È questa una un’indicazione troppo vaga che elimina certamente un problema, ma non garantisce che l’alimentazione che ne deriva sia equilibrata in generale e adeguata al caso specifico.

Prima di tutto va fatta un po’ di chiarezza. È importante capire la differenza tra IG e CG.

L’IG in maniera semplice possiamo dire che esprime la capacità dei carboidrati contenuti negli alimenti di innalzare la glicemia. Nel suo calcolo si rapporta, ad intervalli di tempo regolari, l’aumento della glicemia  causato da 50 gr di carboidrati di un dato alimento, con quello causato da 50 gr di glucosio, a cui viene attribuito il valore 100.  Ad esempio come si vede dall’immagine, alimenti ad alto IG sono i Corn Flakes, e il riso bianco, a basso IG uva bianca e noccioline.

Ma quello a cui bisogna prestare maggiore attenzione è il CG: esso valuta l’effetto sulla glicemia di un alimento considerando le quantità effettivamente consumate. E si calcola con questa formula: indice glicemico per quantità di carboidrati presenti in 100 gr di alimento, diviso 100 gr.

È quindi il dato fondamentale su cui basarsi perchè più completo. Per capire cosa voglia dire, vi faccio un esempio.

Se ci fermassimo al dato dell’IG dovremmo concludere che è meglio mangiare dei biscotti frollini, rispetto all’anguria. Il che è paradossale! Ma andando a calcolare il carico glicemico di entrambi gli alimenti, si vede come l’effetto sulla glicemia dei frollini, sia ben 5 volte superiore a quello dell’anguria. Per cui attenzione!!

Biscotti frollini=IG59 x 45,20g carboidrati per 100g / 100g = 26,66
Anguria=IG72 x 8g carboidrati per 100g / 100g = 5,76

Quanto detto risulta utile per capire come il consiglio “eliminare gli zuccheri” preso alla lettera possa portare alla demonizzazione di un alimento prezioso e ricco di fibra e micronutrienti come ad esempio la frutta che, se ben gestito, non interferisce affatto con la normalizzazione della glicemia.

Infatti gli alimenti ricchi di fibra possono aiutarci a migliorare il carico glicemico di un intero pasto. Questo può essere molto utile soprattutto quando ci troviamo a dover consumare pasti fuori casa dove la scelta alimentare è spesso limitata. Ad esempio unire verdura o legumi a carboidrati raffinati (pasta o riso) può rallentarne sensibilmente l’assorbimento.

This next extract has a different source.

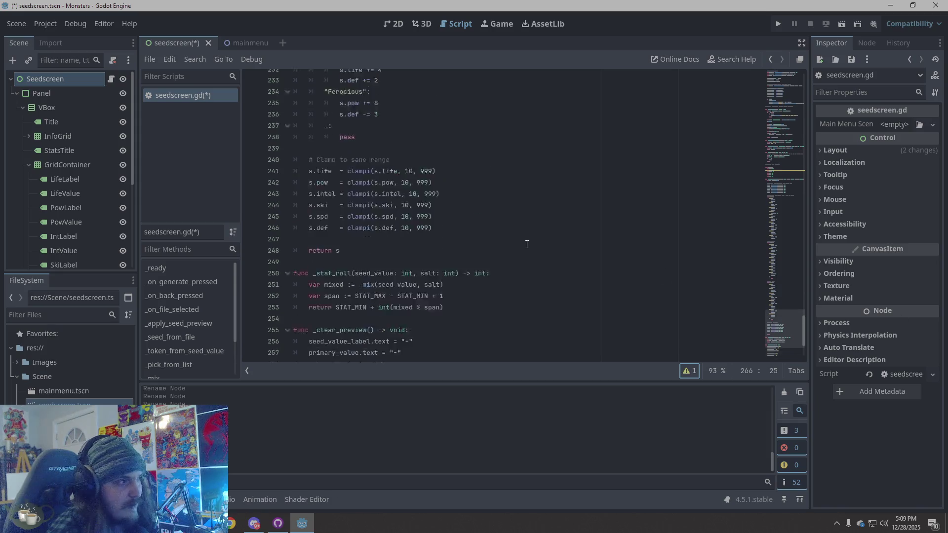
# Jump to the line 137 pow warning and replace the BaseStats class with the power version.
pyautogui.click(688, 371)
pyautogui.click(344, 337)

A questo proposito voglio fare una precisazione circa i prodotti integrali. Non fermatevi alle sole etichette, perchè nella quasi totalità delle volte quel alimento è “finto integrale”. Di questo ne abbiamo già parlato molto bene in un video, e vi lascio il link qui sotto per andarlo a guardare.

Impostare quindi un’alimentazione adeguata al caso specifico e associarla ad un programma di attività motoria può aiutare in modo significativo a riportare i valori di glicemia alla normalità e, nei casi più lievi, a rendere perfino superfluo il ricorso ai farmaci.